Upper Hearst Parking Garage — Yes
Located at the intersection of La Loma and Hearst avenues, the Upper Hearst Parking Structure is just across the street from the northeast corner of campus, on a quiet block diagonal from the Foothill residence halls. It’s a convenient location for student and faculty housing, especially for anyone who might be teaching or studying at the Goldman School of Public Policy or at Cory Hall, which are both right next door.
According to a proposal presented by the UC Berkeley administration at the Berkeley Landmarks Preservation Commission meeting July 5, the new residential building would have 132 one- and two-bedroom units rented at market price and would provide housing for faculty, graduate students and postdoctoral scholars.
The parking garage is currently home to 325 parking spaces, which are available to students, faculty and the public, but part of it will be demolished to create space for the new building. Once construction is complete, the number of parking spots will be reduced to 224. The proposal for the building did not include plans for replacement parking, which could potentially lead to problems, as Berkeley seems to have a shortage of parking spaces close to campus. Going forward with this project, UC Berkeley should create replacement parking spaces or provide an alternative form of transportation, such as rideshares, for students and faculty members who regularly park in the lot.
Another drawback is the size of the proposed building. It would add four floors of height on top of two floors of parking, making it much taller than many of the surrounding buildings.
Regardless of these disadvantages, the building will provide much-needed housing in a convenient location. The benefits for faculty and students far outweigh the loss of parking spaces, especially if the campus can provide replacement parking spaces elsewhere.
Richmond Field Station — No
Disregard the fact that the Richmond Field Station is located six miles away from the heart of UC Berkeley. Forget that the most efficient form of transportation is a 25-minute shuttle ride to campus, with just one bus every hour. Ignore all distance-related concerns regarding the Richmond Field Station — as it is intended for graduate students and faculty members, according to the housing report, so the location may in fact be an advantage for those doing research there — and it’s still far from an ideal site for housing.
The Richmond Field Station already houses a variety of campus-affiliated spaces: studios for art practice graduate students, one of the largest earthquake-simulating shake tables in the world and a library storage facility housing more than 7 million books. The campus housing plans are creating a domino effect of shifting research spaces away from their current locations to build housing — this transfer of space has to end somewhere.
Outside the existing buildings lies a vast space that preserves the coastal grassland environment that used to cover this region.
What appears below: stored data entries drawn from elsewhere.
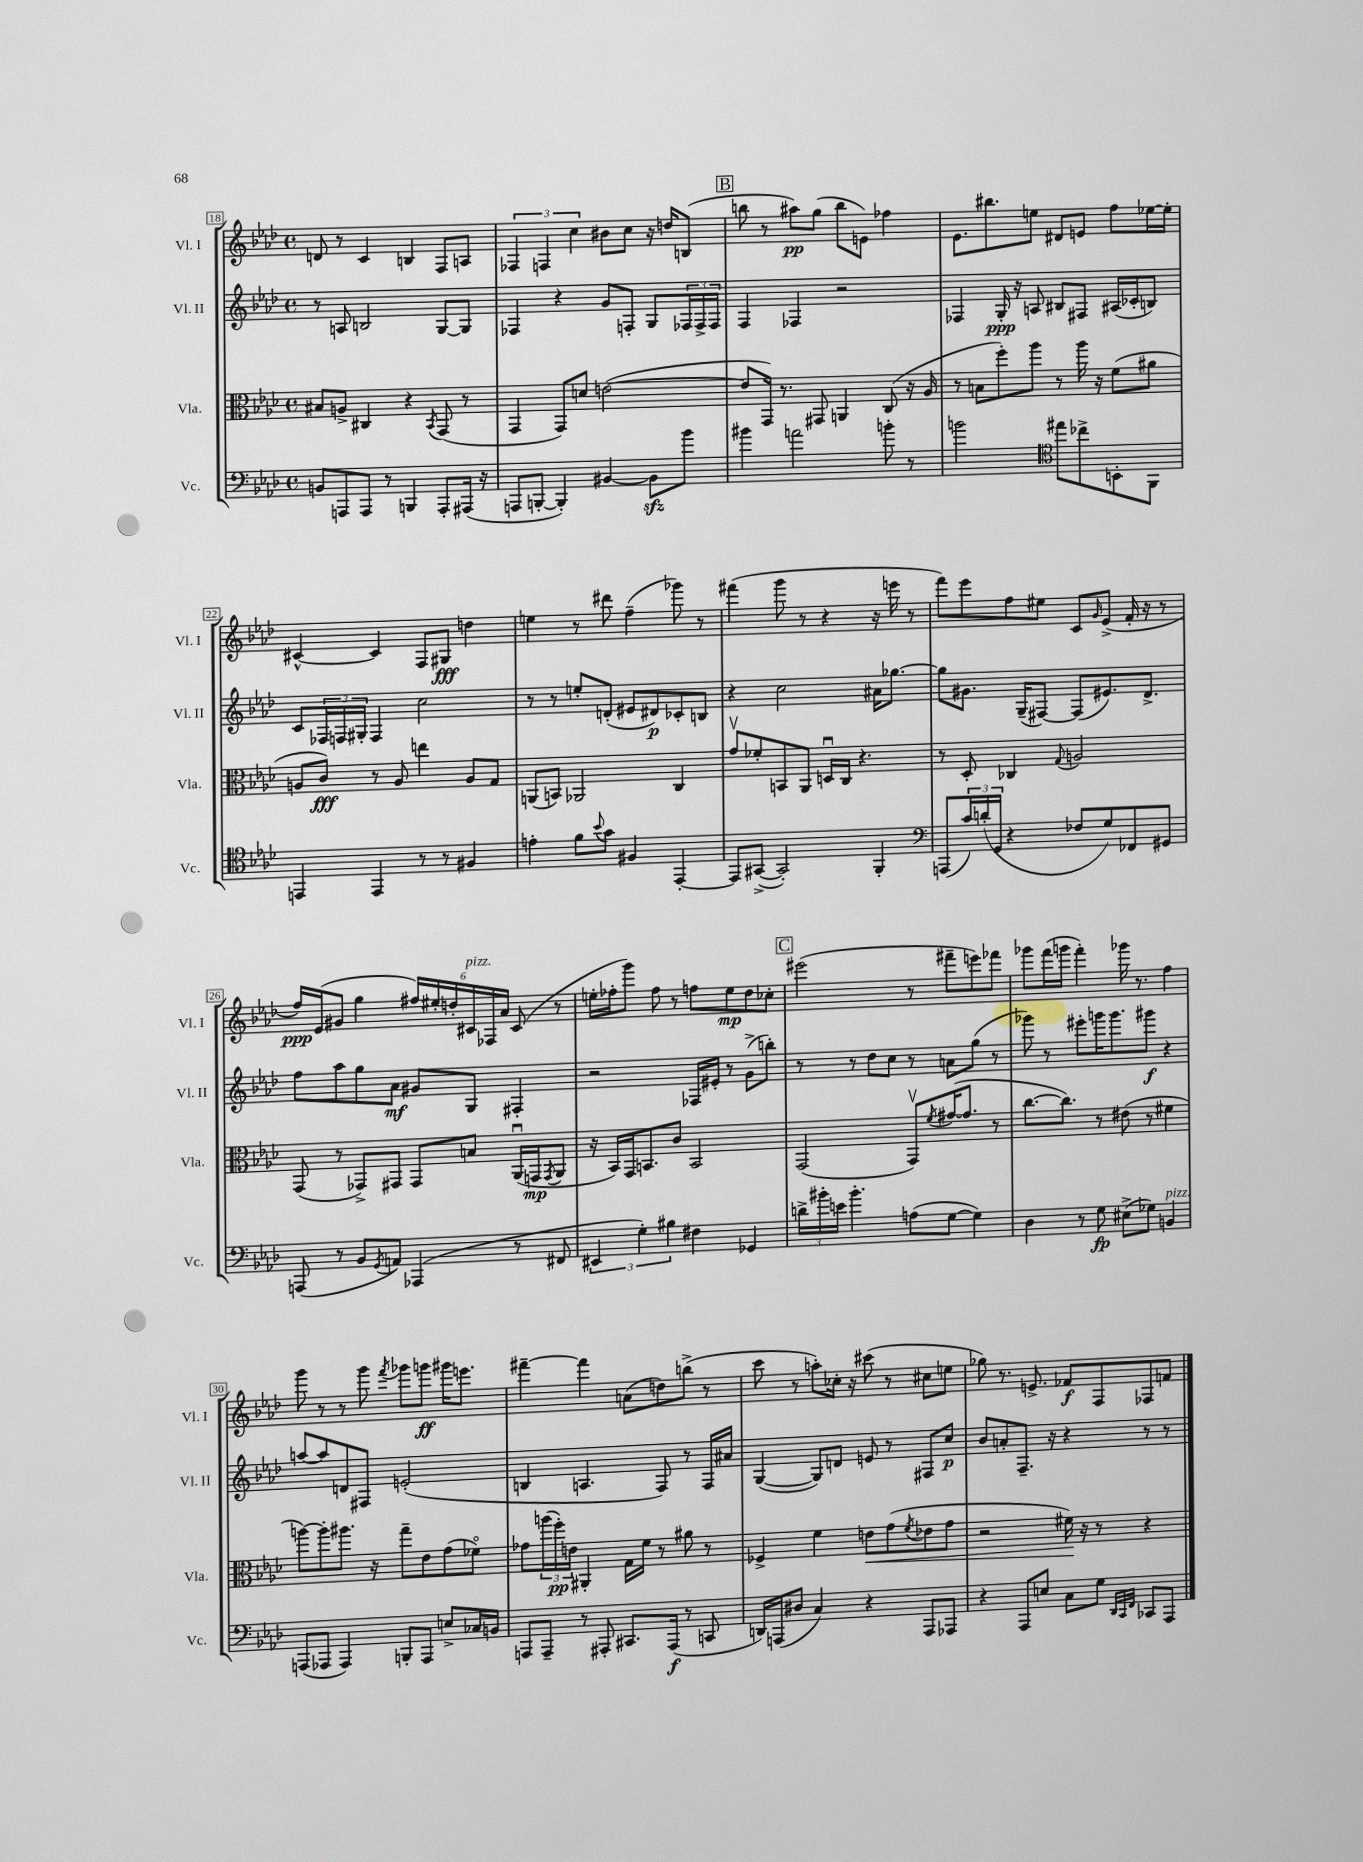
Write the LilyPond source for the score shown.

<<
\new StaffGroup <<
\new Staff = "s0" \with { instrumentName = "Vl. I" shortInstrumentName = "Vl. I" } {
    \clef treble \key aes \major \defaultTimeSignature \time 4/4
    d'8 r8 c'4 b4 f8 a8 |
    \tuplet 3/2 { fes4 f4 c''4 } bis'8 c''8 r16 d''16 b8( |
    \mark \markup { \box "B" } b''8 r8 ais''8\pp) g''8( b''8 e'8) fes''4 |
    ees'8. bis''8. e''8 dis'8 e'8 f''8 ees''16~ ees''16-. |
    cis'4~-^ cis'4 f8 gis8\fff d''4 |
    e''4 r8 dis'''8 f''4--( ges'''8) r8 |
    fis'''4( g'''8 r8 r4 r16 e'''16 r8 |
    f'''8) ees'''8 f''8 eis''8 c'8 \grace { g'16 } ees'8->( f'16-. r16 r8 |
    f''16\ppp) ees'16( gis'8 g''4 \tuplet 6/4 { fis''16) eis''16-. d''16-. cis'16^\markup { \italic "pizz." } fes16 aes'16 } cis'8( r8 |
    e''16-. fes''16-. g'''8) fes''8 r8 f''8 e''8\mp des''8 ces''8-. |
    \mark \markup { \box "C" } eis'''2( r8 fis'''8-- e'''8) fes'''8 |
    ges'''8 f'''16( g'''16 f'''4-.) ges'''16 r8. f''4 |
    g'''8 r8 r8 g'''8 \acciaccatura { f'''8 } ges'''8 g'''8\ff gis'''16 e'''8. |
    fis'''4~-- fis'''4 a'8( d''8) b''8->( r8 |
    c'''8 r8 a''8-.) ces''16-. r16 cis'''8( r8 cis''8 e''8 |
    ges''8) r8. e'8.-> fes'8\f f8 fes8 f'8 \bar "|." |
}
\new Staff = "s1" \with { instrumentName = "Vl. II" shortInstrumentName = "Vl. II" } {
    \clef treble \key aes \major \defaultTimeSignature \time 4/4
    r8 a8 b2 g8~ g8 |
    fes4 r4 g'8 f8-. g8 \tuplet 3/2 { fes16 fes16-> fes16 } |
    \mark \markup { \box "B" } f4 fes4 r2 |
    fes4 g16-.\ppp r16 a8 bis8 fis8 ais16( ces'16-. b8) |
    c'8 \tuplet 3/2 { fes16 f16 gis16-. } f4 c''2 |
    r8 r8 e''8-. d'8-.( eis'8 dis'8\p) ces'8-. b8 |
    r4 c''2 ais'16 ges''8.~ |
    ges''8 gis'8. g16--( fis8~) fis8( eis'8.) des'8.-> |
    f''8 aes''8 g''8 aes'8\mf gis'8 g8 fis4-. |
    r2 fes16 eis'16-. r8 g'8->( b''8-.) |
    \mark \markup { \box "C" } r8 r8 des''8 c''8 r8 a'8 g''8( r8 |
    ges'''8) r8 eis'''8-. g'''16 g'''8. gis'''8\f r4 |
    a''8~ a''8 d'8 fis8 e'2-.( |
    b4 a4. f8) r8 f16 ais'16 |
    g4~( g8) d'8 e'8 r8 fis8 c''8\p |
    bes'8 a'8-. f8.-- r16 r4 r8 r8 \bar "|." |
}
\new Staff = "s2" \with { instrumentName = "Vla." shortInstrumentName = "Vla." } {
    \clef alto \key aes \major \defaultTimeSignature \time 4/4
    bis8 a8-> cis4 r4 \acciaccatura { bes,8 } g,8( r8 |
    g,4 g,8) d'8 e'2~( |
    \mark \markup { \box "B" } e'8 g,16) r8. gis,8 a,4 c8( r16 aes16 |
    r8 b8 f''8-.) aes''8 r8 aes''16 r16 f'8( ais'8 |
    a8 c'8\fff) r8 a8 e''4 a8 g8 |
    a,8( b,8) aes,2 c4 |
    g'8\upbow fes'8-. b,8 aes,8 d16\downbow c16 r4. |
    r8 des8-. ces4 \appoggiatura { g8 } a2 |
    g,8( r8 ges,8->) gis,8 gis,8 b8 aes,16\downbow( g,16\mp \acciaccatura { g,8 } aes,8 |
    r16 bes,16) g,16 b,8. c'8 b,2 |
    \mark \markup { \box "C" } g,2( g,8\upbow) \acciaccatura { f'8 } gis'16~( gis'8. r8 |
    c''8.~ c''8.) r8 eis'8( r8 fis'4 |
    a''8~) a''8-. ais''8. r16 g''8-- ees'8 g'8( fes'8\flageolet) |
    ges'8 \tuplet 3/2 { a''16( f''16-.\pp) e'16 } ais,4-. g16 f'16 r8 ais'8 r8 |
    fes4-> f'4 e'8\< g'8( \acciaccatura { f'8 } ees'8 g'8 |
    r2 fis'16\!) r16 r8 r4 \bar "|." |
}
\new Staff = "s3" \with { instrumentName = "Vc." shortInstrumentName = "Vc." } {
    \clef bass \key aes \major \defaultTimeSignature \time 4/4
    b,8 a,,8 a,,8 r8 b,,4 a,,8-. ais,,16( r16 |
    a,,8 b,,8~-. b,,4-.) bis,4~ bis,8\sfz bes'8 |
    \mark \markup { \box "B" } bis'4 a'2 b'8-. r8 |
    b'2 \clef tenor eis''8 ces''8-> b,8-. f,8 |
    e,4 e,4 r8 r8 fis4 |
    e'4-. f'8 \appoggiatura { bes'8 } g'8 fis4 ees,4~-. |
    ees,8 gis,8~->( gis,2-.) f,4-. |
    \clef bass a,,8( \tuplet 3/2 { c'16) d'16-.( g,16 } r4 fes8 g8) fes,8 gis,8 |
    a,,8( r8 bes,8 \acciaccatura { g,8 } a,8) aes,,4( r8 fis,8 |
    \tuplet 3/2 { eis,4 g4-.) bis4 } fis4 ges,4 |
    \mark \markup { \box "C" } \tuplet 3/2 { d'16-> bis'16-. e'16 } bis'4.-. a8( g8~ g4) |
    des4 r8 g8\fp eis8->( ges8) b,4^\markup { \italic "pizz." } |
    a,,8( aes,,8 aes,,4) b,,8-. aes,,8 e8-> ces16 b,16 |
    a,,8 a,,8-- r8 ais,,8-. cis,8. ais,,16\f( r8 c,8 |
    d,16) a,,16( dis8 c4) r4 a,,8 aes,,8 |
    r4 aes,,8 e8 c8 g8 \grace { des,32 c,32 f,32 } ces,8 aes,,8 \bar "|." |
}
>>
>>
\layout { \context { \Score currentBarNumber = #18 \override BarNumber.stencil = #(make-stencil-boxer 0.1 0.3 ly:text-interface::print) } }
It’s home to a variety of animals, including the near-threatened Ridgway’s rail, a robust brown bird that survives mainly in salt marshes such as these. Increased development on the site would undoubtedly harm this species’s tenuous survival in the area.
But even if campus finds a way to protect the birds and preserve the academic facilities and improve transportation, Richmond Field Station still has one major drawback: the pollution. Back in the early 1900s, the area was home to the California Cap Company, which left contaminants such as mercury and lead in the ground — contaminants that still linger to this day. Ever since 2002, contaminated soil has been transported offsite and replaced with clean dirt from the bay; still, any activities that could disrupt soil must be approved. As a result, construction activities on the site must be overseen carefully through a many-layered, multi-agency process, making this housing location far more trouble than it’s worth.